If you don’t know the name, Kimbo was a You Tube sensation as a backyard brawler, who then got into mixed martial arts and headlined a couple televised cards until he got knocked out.
Now he is a contestant on the current season on Spike’s Ultimate Fighter UFC reality show. And in the episode that aired Wednesday night, he lost his first-round match-up when he got exposed for having no idea how to maneuver a UFC ring.
Here’s the bottom line – Slice has sledgehammers for hands, but has no idea how to fight when the contest goes to the ground – a must if you are going to succeed in MMA.
But Slice has one other thing, and he has it to spare – charisma. And I mean tons of it. His interview clips on Ultimate Fighter are fantastic, he is infinitely likeable and absolutely hysterical. That’s why all the promos for next week’s episode are totally centered on teasing a possible Slice comeback.
Now let’s talk about the heavyweight division in boxing. It’s a disaster. The latest heavyweight “title” fight featured Vitali Klitschko systematically abusing yet another pretender on HBO last weekend. Perhaps the greatest entertainment value during the fight came from my wife and friends who came over the fight, as we constantly tried to one-up each other with constant plays on the last name of said pretender: Arreola.
Basically, the heavyweight division stinks because there are two brothers who in essence share the heavyweight championship, and they have vowed never to fight each other. The problem is that there is no one – and I mean no one – within sight of the Klitschkos from a talent perspective. Every couple months, one of them goes out – usually in a packed arena in Germany – and disposed of some falsely built-up contender with a very methodical approach that rarely fails – and worse yet – only moderately entertains.
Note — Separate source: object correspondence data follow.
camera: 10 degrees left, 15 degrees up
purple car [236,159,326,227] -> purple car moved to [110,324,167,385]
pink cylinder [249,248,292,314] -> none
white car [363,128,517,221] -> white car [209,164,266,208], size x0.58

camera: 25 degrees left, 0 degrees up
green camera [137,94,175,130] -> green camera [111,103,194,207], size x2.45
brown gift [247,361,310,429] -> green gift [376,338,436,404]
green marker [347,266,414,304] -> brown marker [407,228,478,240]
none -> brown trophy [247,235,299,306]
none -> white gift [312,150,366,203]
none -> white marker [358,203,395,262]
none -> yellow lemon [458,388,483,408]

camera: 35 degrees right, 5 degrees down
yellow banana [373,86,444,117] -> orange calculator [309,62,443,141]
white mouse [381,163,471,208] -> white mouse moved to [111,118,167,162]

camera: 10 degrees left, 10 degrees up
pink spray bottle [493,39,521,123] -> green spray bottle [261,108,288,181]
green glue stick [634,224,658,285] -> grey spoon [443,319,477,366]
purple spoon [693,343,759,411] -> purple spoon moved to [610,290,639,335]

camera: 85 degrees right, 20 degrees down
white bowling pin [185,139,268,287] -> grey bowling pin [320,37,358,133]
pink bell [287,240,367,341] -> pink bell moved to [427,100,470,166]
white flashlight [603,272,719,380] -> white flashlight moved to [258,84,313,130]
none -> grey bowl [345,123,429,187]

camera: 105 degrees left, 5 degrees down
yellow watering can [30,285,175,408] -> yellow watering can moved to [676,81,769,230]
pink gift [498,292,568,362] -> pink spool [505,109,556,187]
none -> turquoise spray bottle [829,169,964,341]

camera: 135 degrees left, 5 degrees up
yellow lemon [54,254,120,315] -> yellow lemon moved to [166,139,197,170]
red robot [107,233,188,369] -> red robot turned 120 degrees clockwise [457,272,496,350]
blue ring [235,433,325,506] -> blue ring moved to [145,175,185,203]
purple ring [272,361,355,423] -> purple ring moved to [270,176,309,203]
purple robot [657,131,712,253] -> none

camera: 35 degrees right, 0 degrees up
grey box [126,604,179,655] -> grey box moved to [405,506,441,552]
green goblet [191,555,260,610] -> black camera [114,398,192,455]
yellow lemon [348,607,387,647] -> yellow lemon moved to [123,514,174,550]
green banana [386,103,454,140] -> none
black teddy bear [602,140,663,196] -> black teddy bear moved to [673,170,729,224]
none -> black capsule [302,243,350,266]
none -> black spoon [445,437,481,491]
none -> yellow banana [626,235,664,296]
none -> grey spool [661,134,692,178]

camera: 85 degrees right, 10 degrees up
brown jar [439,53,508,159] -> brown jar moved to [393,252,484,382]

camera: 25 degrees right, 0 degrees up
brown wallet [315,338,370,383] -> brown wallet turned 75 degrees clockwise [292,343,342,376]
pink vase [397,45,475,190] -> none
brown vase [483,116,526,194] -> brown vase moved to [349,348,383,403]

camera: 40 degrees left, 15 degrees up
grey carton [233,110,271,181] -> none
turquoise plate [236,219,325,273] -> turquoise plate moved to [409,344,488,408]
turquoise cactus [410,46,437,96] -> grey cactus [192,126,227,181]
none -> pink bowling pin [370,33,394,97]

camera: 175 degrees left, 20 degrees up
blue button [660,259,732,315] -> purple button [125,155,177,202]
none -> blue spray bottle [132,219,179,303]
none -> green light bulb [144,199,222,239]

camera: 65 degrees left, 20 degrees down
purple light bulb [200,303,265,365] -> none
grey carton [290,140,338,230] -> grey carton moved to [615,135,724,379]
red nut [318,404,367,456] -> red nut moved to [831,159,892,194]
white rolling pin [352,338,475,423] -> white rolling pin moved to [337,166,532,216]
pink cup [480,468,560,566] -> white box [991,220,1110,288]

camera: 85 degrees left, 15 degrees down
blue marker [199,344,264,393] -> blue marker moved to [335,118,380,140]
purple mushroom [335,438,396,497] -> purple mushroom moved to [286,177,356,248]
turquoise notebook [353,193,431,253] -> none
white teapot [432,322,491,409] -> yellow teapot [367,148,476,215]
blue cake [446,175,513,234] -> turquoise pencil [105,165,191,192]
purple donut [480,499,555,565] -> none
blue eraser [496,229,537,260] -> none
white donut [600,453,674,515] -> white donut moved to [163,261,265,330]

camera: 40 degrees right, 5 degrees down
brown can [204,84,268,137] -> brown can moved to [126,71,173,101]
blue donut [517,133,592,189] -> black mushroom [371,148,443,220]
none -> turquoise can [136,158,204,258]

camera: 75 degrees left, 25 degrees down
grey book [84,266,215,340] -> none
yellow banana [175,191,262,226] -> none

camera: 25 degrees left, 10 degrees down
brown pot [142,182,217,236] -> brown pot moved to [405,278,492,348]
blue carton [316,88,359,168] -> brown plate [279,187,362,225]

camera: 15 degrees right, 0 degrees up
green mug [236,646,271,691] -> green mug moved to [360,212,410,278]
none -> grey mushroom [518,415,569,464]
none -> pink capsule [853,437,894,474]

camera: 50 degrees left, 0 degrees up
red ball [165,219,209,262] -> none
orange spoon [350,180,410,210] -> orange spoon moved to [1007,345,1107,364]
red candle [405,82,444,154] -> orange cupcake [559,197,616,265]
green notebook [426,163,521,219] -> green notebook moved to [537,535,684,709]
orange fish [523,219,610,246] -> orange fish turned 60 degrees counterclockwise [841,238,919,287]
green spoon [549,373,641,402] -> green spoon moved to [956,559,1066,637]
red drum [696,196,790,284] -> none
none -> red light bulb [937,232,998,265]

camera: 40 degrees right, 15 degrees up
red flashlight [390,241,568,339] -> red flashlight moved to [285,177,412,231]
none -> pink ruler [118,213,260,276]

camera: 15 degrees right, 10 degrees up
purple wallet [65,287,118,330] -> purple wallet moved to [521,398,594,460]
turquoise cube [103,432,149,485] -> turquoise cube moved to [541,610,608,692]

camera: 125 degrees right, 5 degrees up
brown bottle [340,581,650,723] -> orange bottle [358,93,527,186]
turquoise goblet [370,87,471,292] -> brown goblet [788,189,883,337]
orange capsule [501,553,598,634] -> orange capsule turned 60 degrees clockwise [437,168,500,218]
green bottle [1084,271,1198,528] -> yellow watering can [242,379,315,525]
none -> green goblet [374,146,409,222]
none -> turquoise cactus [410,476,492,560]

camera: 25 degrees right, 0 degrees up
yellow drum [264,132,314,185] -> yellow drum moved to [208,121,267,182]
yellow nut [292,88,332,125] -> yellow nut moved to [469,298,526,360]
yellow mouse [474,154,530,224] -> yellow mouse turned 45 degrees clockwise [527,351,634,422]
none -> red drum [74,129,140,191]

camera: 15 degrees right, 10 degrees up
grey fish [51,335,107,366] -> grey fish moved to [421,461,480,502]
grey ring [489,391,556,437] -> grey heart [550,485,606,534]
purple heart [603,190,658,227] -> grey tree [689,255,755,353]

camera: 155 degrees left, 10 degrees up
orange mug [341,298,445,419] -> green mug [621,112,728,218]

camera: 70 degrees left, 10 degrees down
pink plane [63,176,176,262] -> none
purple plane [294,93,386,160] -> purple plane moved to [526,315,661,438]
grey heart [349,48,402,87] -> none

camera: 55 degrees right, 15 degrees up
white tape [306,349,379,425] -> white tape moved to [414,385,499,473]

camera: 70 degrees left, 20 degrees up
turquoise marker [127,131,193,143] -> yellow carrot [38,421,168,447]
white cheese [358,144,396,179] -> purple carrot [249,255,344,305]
Starting to see the marriage? In one corner, you have a heavy-handed, charismatic brawler with a built-in following who can fight standing up but has no clue what to do on the ground. In the other corner, a heavyweight division devoid of anything remotely interesting, crying out for some sort of injection of personality.
Now I am not saying throw Slice in there against a Klitschko tomorrow, I’m talking about some fights to get his feet wet and build some interest. The tune-in would be great from the outset to see if one of the best-known brawlers is better suited for the ring than the octagon. Plus his personality could absolutely carry an installment of HBO’s award-winning 24/7 reality series leading up to a fight.
But no matter who he fought, Slice would do something to heavyweight boxing that no one has been able to do in too long – get people to remotely care.